Last I heard, the WLP500 batch finished at 1.021 and the WLP530 batch, like mine, was around 1.030. The sample I tasted as I put mine away for the winter was promising – very “Belgian,” but not too much bubblegum or banana or any of that crap. It had loads of fig an dark dried fruit flavors, plus a good touch of spicy phenols. The 12% abv was strong and hot, but not solventy. My only concern was that it was too sweet. 1.030 is a high FG. We’ll just have to see how it ages out over a few months…

Here’s the bonkers recipe we followed for five gallon batches:

– 17 lb, 10.2 oz (8 kg) Weyermann Pilsner Malt
– 1 lb, 7.5 oz (.75 kg) Aromatic Malt
– 1 lb, 7.5 oz (.75 kg) Munich Malt
– 1 lb, 7.5 oz (.75 kg) Victory Malt
– 1 lb, 7.5 oz (.75 kg) Vienna Malt
– 12.3 oz (.35 kg) Belgian Special B
– 1 lb, 6.9 oz (.65 kg) Table Sugar
– 1 lb D-180 Belgian Candi Syrup
– 84 g German Hallertau Hops (4.0% AA) @ 60 min
– 28.3g Czech Saaz Hops (4.0% AA) @ 15 min

Mash at 152. The sugars were added for the last five minutes of the 90-minute boil.


Brew Day: Vienna Lager and Schwarzbier (Beers #39 & 40)

October 22, 2012

About a month ago (September 23rd) I brewed two lagers – Vienna Lager and Schwarzbier.

The recipes came from Brewing Classic Styles. That book actually has two Schwarzbier recipes, and this is not the same one that I brewed about a year ago. This one is supposed to conform more to the BJCP style guideline, whereas the one I brewed last year was overly roasty. The judges notes confirmed that.
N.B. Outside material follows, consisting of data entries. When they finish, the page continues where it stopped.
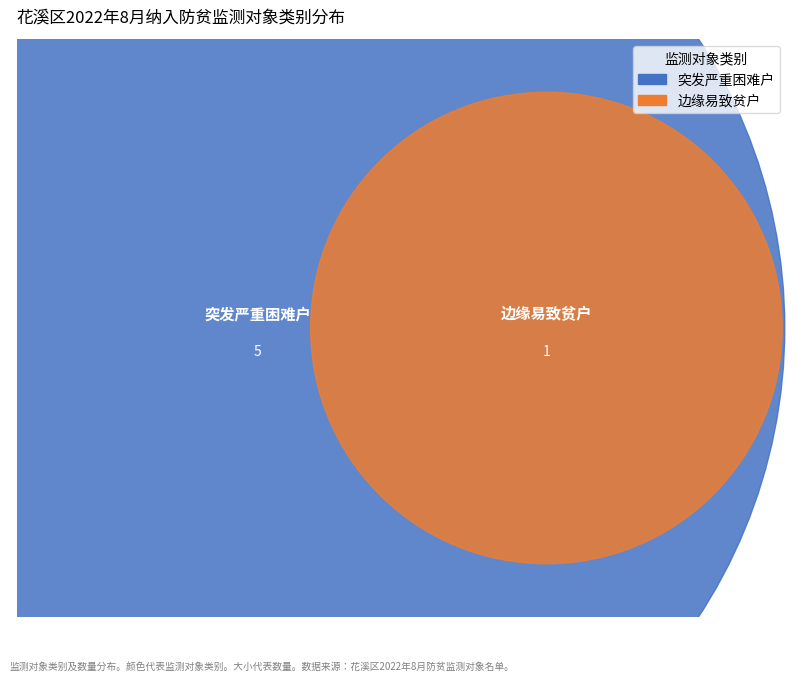

Count the number of slices in the pie.

2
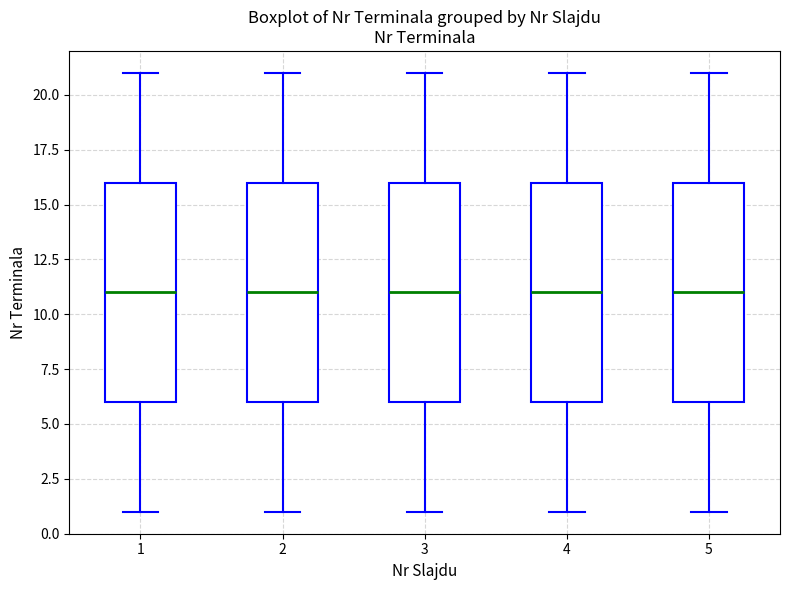

Reading left to right, read every box against the y-axis: the position of its median line, the range the box covers, and the ends of its whiskers. The values are not printed on the chart, so give them approximately, as read against the axis.

1: median 11, box 6 to 16, whiskers 1 to 21
2: median 11, box 6 to 16, whiskers 1 to 21
3: median 11, box 6 to 16, whiskers 1 to 21
4: median 11, box 6 to 16, whiskers 1 to 21
5: median 11, box 6 to 16, whiskers 1 to 21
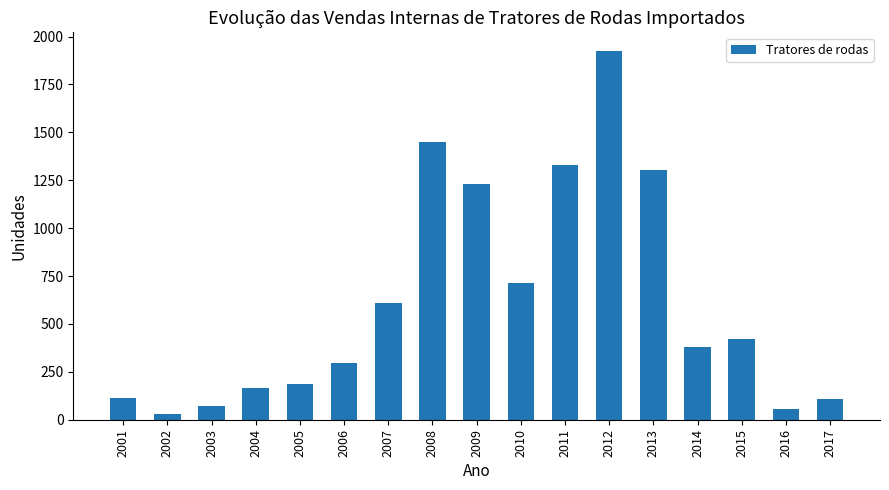

What is the sum of the values at 2010 and 2007?

1322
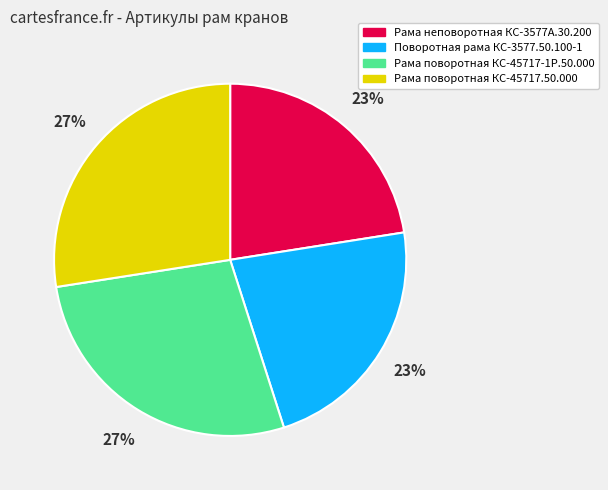

To the nearest percent, what is the combined percentage of Рама поворотная КС-45717-1Р.50.000 and Рама неповоротная КС-3577А.30.200?

50%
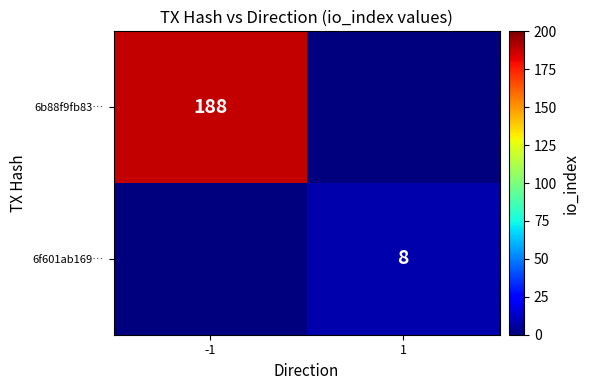

Is the value of 6b88f9fb83… at 1 greater than the value of 6f601ab169… at -1?

No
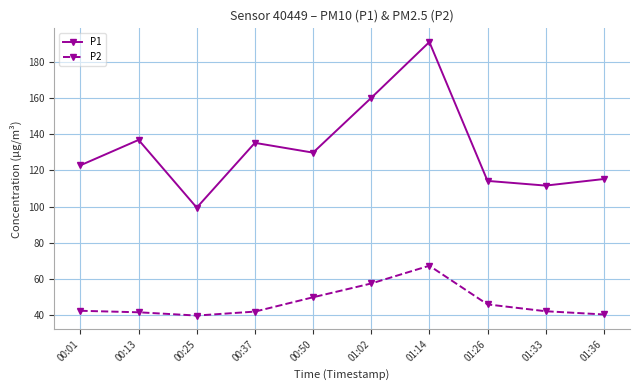

Where is P2 nearest to the value 53?

00:50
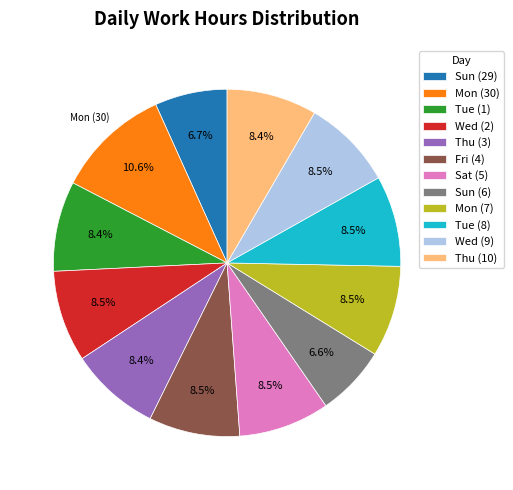

How many segments does this pie chart have?

12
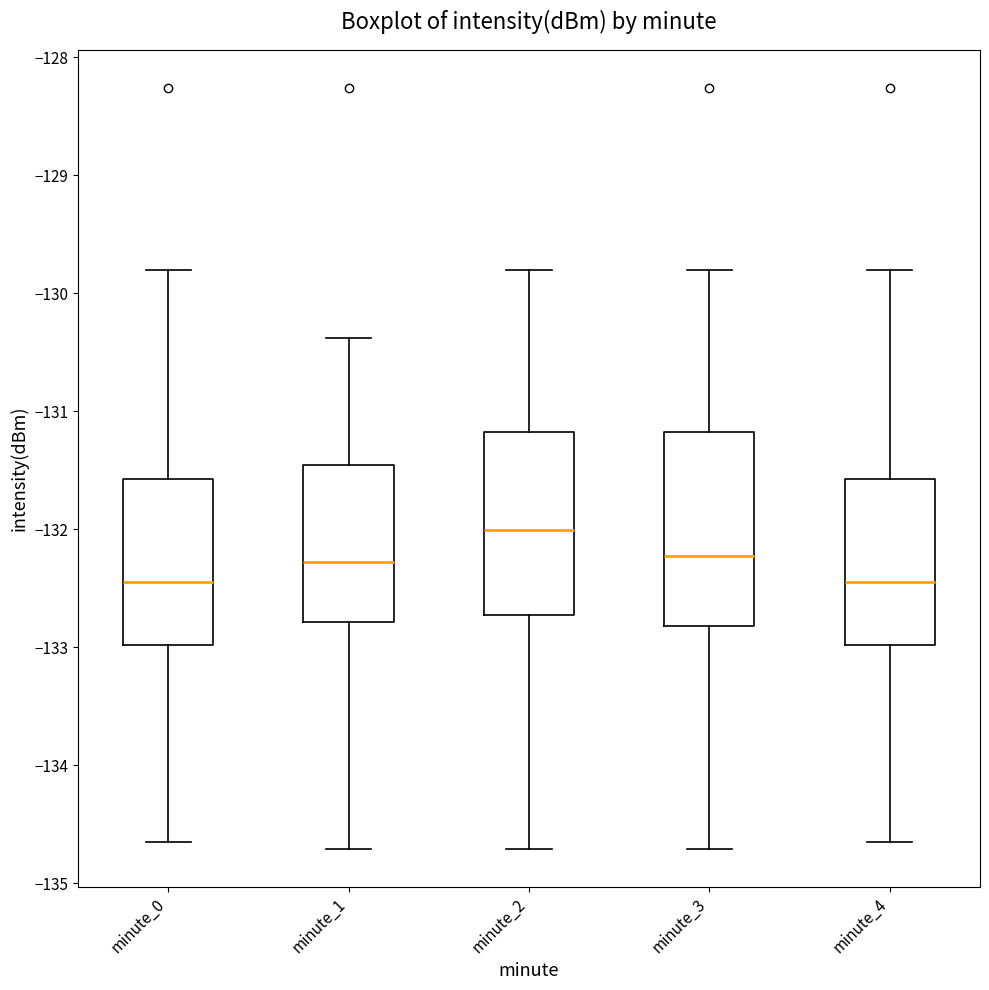

Where does the upper whisker of the box for minute_0 end on the y-axis? The values are not printed on the chart, so give them approximately, as read against the axis.

-129.8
After one week of fermentation at 50°F I began the diacetyl rest by allowing them to free-rise to 68°F ambient temperature. At that point one beer was just about fully fermented and the other was about 90%. I would have preferred to start the D-rest at about 75% attenuation, but it got away from me for a day. After three days of rest I couldn’t detect much diacetyl, if any, so I moved the carboys to the fridge to crash cool and four days later (10/7/12) I kegged them up, sealed the kegs with CO2, and put them in the fridge to lager. They’ve only been lagering for 15 days, but I decided to move them to the keezer (40°F) and start carbonating them because I plan to enter them in the Butler Brewfest Homebrew Competition and entries are due next week. I would like to let these beers lager for a couple of months at least, but I don’t have a lot of beer in my pipeline right now. After the competition I might let them sit a while longer before putting them on tap for Thanksgiving.

The yeast for this beer came from the Rauchbier I brewed a month prior to brewing these two lagers. I did not create a starter for these lagers because the re-pitches were fresh (harvested two weeks prior) and half a yeast cake per pitch should have been sufficient for a couple of 1.047 lagers.